PyLocator lets you intuitively put marks on such surfaces:

 * Reconstruct an iso-surface (see below)
 * Find your target by navigating in the surface rendering window
 * Hover the mouse cursor over the target
 * Hit the key *i* on the keyboard

.. figure:: _static/tutorial7.png
   :align: right

PyLocator tries to find the first point of the iso-surface that is below your 
mouse cursor and insert a marker here. If you have more than one is-surface 
rendered you must select on which surface you want to insert your marker in 
the settings of list of surfaces.

How can I reconstruct iso-surfaces?
^^^^^^^^^^^^^^^^^^^^^^^^^^^^^^^^^^^^^^^^
Looking at slices of tomgraphic scans is nice and helpful - slices is actually
what tomography is all about. But this isn't all one can do with such 
recordings, sometimes we just cannot grasp all the information contained.

Calculating and rendering iso-surfaces can sometimes help here. is-surfaces are
the 3d analogon of contour lines, connecting neighboring points of equal
intensity.

Rendering such surfaces with PyLocator is a one-click process: **Just click the 
"Add" button on the toolbar of the surfaces list**. PyLocator tries to estimate 
a good choice for a threshold of the surface, i.e., the value for which the 
iso surface is calculated.

If the result is not as you expected (which is not really unlikely...), you can
adjust the settings of the iso surface. Click on the list entry, and the 
options appear.

 * **Threshold**: Intensity value for which the iso surface is calculated. The 
   minimum of the slider is the minimal value of your image, maximum 
   accordingly
 * **Opacity**: Opacity is like "1-transparency". Reduce the opacity if you want
   to see other parts of the rendered scene that would otherwise be hidden, 
   e.g., other surfaces, markers, ROIs
 * **Color**: You can choose a color for the surface. We have some predefined 
   colors in a dropdown-list. If none of these fits your needs (or you just 
   want to be creative), choose "custom..." from the list, and you can choose 
   from the whole spectrum of RGB space

Below these, there is an initially closed section to control the VTK pipeline.
Here you can choose whether and how to use the **Connect Filter** and the 
**Decimate Filter**. Just play around a little bit to see how these settings 
influence the result.

The Decimate Filter is disabled as default, but it might be useful to reduce
the complexity of the surface in order to **increase the performance on older 
computers**.

.. note::
    If you wonder what the "Render" button is good for, you probably can forget
    it. In older versions, there used to be situations where changes in the 
    settings didn't directly get applied to the rendered scene. As of version 
    1.0 of PyLocator, these situations should no more exist, but if you think
    you have come in such a situation, you can force a redraw using the 
    "Render"-Button

.. index:: 
    pair: ROI; region-of-interest
    

How can I render regions-of-interest?
^^^^^^^^^^^^^^^^^^^^^^^^^^^^^^^^^^^^^^^^
Navigating through a brain can be really complex, and one might quickly loose 
orientation. In such situations, it can really be helpful to have some 
"landmarks". Here, regions-of-interest (ROIs) come into play.

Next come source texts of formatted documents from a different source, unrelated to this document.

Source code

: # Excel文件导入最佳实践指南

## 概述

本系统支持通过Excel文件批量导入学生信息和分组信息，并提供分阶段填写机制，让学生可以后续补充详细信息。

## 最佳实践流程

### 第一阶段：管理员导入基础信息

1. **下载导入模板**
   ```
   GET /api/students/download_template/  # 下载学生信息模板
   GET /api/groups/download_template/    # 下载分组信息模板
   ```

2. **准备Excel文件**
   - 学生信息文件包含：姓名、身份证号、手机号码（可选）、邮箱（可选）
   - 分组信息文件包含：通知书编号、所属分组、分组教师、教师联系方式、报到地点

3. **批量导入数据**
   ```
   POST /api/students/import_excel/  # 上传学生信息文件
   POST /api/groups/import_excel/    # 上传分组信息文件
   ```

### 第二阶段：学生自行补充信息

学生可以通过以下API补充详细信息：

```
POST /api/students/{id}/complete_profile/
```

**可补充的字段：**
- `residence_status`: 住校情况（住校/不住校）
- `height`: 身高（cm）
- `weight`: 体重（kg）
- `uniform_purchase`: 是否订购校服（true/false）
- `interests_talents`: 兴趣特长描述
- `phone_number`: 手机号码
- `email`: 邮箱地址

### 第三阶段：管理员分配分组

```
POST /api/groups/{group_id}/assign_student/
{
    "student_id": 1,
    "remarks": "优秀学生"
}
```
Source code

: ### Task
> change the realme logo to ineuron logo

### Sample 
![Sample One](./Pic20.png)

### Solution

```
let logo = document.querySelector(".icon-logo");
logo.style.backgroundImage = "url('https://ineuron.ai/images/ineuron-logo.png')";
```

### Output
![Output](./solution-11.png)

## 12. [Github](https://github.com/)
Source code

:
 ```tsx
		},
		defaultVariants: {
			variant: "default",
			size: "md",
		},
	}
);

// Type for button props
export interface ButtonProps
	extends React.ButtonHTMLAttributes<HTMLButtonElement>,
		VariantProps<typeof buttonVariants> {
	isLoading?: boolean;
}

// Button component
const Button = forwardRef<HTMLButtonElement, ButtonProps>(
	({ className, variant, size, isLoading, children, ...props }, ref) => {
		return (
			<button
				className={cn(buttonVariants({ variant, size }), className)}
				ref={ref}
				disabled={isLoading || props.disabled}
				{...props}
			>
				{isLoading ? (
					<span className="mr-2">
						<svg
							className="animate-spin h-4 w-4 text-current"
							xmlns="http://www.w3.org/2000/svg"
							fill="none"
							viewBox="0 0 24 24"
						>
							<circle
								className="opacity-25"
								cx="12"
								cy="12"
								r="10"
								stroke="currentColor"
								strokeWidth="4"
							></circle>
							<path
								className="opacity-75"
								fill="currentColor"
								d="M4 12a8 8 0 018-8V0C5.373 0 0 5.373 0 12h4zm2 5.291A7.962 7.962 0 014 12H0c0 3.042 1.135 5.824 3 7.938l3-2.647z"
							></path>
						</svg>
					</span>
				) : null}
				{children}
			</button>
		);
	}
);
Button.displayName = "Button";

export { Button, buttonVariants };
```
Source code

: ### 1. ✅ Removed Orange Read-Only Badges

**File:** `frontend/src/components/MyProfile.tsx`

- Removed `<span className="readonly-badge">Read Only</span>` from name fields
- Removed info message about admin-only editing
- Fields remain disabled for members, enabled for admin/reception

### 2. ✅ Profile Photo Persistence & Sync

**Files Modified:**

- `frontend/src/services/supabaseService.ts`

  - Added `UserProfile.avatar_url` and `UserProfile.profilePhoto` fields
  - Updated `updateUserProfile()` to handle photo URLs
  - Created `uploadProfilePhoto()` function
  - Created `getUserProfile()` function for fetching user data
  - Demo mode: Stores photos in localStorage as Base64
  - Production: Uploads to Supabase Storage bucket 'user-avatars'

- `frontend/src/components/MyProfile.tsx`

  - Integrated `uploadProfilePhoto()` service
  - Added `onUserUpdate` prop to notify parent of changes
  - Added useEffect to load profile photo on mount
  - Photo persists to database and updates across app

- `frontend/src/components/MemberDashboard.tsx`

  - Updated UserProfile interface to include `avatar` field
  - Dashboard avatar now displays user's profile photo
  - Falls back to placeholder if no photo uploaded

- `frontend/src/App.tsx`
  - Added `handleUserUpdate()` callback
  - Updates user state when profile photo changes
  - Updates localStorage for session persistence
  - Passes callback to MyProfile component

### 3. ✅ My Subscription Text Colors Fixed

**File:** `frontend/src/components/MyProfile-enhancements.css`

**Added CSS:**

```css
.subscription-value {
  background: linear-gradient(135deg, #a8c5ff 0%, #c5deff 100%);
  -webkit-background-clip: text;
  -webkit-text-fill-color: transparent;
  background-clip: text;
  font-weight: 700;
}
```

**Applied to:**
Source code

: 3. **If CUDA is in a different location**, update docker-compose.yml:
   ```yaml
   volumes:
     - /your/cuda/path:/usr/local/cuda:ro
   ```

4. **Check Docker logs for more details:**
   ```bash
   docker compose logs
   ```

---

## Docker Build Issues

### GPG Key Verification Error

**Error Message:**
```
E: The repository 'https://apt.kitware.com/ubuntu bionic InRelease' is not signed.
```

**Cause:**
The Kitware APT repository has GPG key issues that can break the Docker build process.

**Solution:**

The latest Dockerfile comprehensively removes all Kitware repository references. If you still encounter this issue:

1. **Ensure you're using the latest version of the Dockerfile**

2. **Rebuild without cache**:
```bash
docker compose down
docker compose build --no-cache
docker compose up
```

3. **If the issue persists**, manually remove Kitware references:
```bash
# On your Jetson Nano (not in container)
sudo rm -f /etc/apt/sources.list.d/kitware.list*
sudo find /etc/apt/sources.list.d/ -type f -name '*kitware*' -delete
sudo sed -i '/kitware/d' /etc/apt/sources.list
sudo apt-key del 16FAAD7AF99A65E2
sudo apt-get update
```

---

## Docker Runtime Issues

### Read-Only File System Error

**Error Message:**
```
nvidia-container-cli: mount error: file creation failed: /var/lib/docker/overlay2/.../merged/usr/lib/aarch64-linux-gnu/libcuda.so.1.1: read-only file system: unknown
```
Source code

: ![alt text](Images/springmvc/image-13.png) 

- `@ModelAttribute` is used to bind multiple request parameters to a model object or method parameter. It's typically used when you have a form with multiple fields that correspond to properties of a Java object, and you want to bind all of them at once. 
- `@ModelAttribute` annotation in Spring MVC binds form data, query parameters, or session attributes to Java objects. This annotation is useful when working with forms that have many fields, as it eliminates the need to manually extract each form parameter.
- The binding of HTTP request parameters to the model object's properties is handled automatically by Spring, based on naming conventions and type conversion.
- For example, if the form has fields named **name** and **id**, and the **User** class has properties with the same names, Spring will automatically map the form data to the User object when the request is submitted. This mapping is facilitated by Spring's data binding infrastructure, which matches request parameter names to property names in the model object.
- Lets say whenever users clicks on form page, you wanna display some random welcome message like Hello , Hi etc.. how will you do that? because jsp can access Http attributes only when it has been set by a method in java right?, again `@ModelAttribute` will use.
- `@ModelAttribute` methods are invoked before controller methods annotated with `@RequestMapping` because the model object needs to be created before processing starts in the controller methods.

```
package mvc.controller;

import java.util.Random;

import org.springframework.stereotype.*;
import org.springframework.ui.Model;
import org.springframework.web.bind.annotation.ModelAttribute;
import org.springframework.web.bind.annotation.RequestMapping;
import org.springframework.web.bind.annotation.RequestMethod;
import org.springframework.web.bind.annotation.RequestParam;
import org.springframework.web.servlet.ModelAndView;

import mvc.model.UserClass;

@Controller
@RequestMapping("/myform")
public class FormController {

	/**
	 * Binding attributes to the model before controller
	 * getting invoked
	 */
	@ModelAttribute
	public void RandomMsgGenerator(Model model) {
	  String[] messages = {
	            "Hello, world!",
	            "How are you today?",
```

ROIs can be loaded as additional, binary Nifti-files: they contain 1 for 
"inside the ROI" and 0 for "outside". An example for a ROI is available here:
`hippocampus.nii.gz <http://pylocator.thorstenkranz.de/download/hippocampus.nii.gz>`_
[#f1]_

To add a ROI to PyLocator, switch to the list of ROIs and click on the 
"Add"-Button. A file selection dialog lets you choose the Nifti file. After 
the dialog hase been closed, the ROI is rendered immediately

ROIs are shown in all visualization widgets: as iso surfaces in three 3d widgets
and as contour lines in the slice widgets.

.. figure:: _static/faq_rois1.png
   :align: left

.. [#f1] This file in compressed Nifti format only has approximately 10 kB, 
    compared to >6MB for the uncompressed file. For files containing only zeros
    and ones, the effect of GZip is really impressive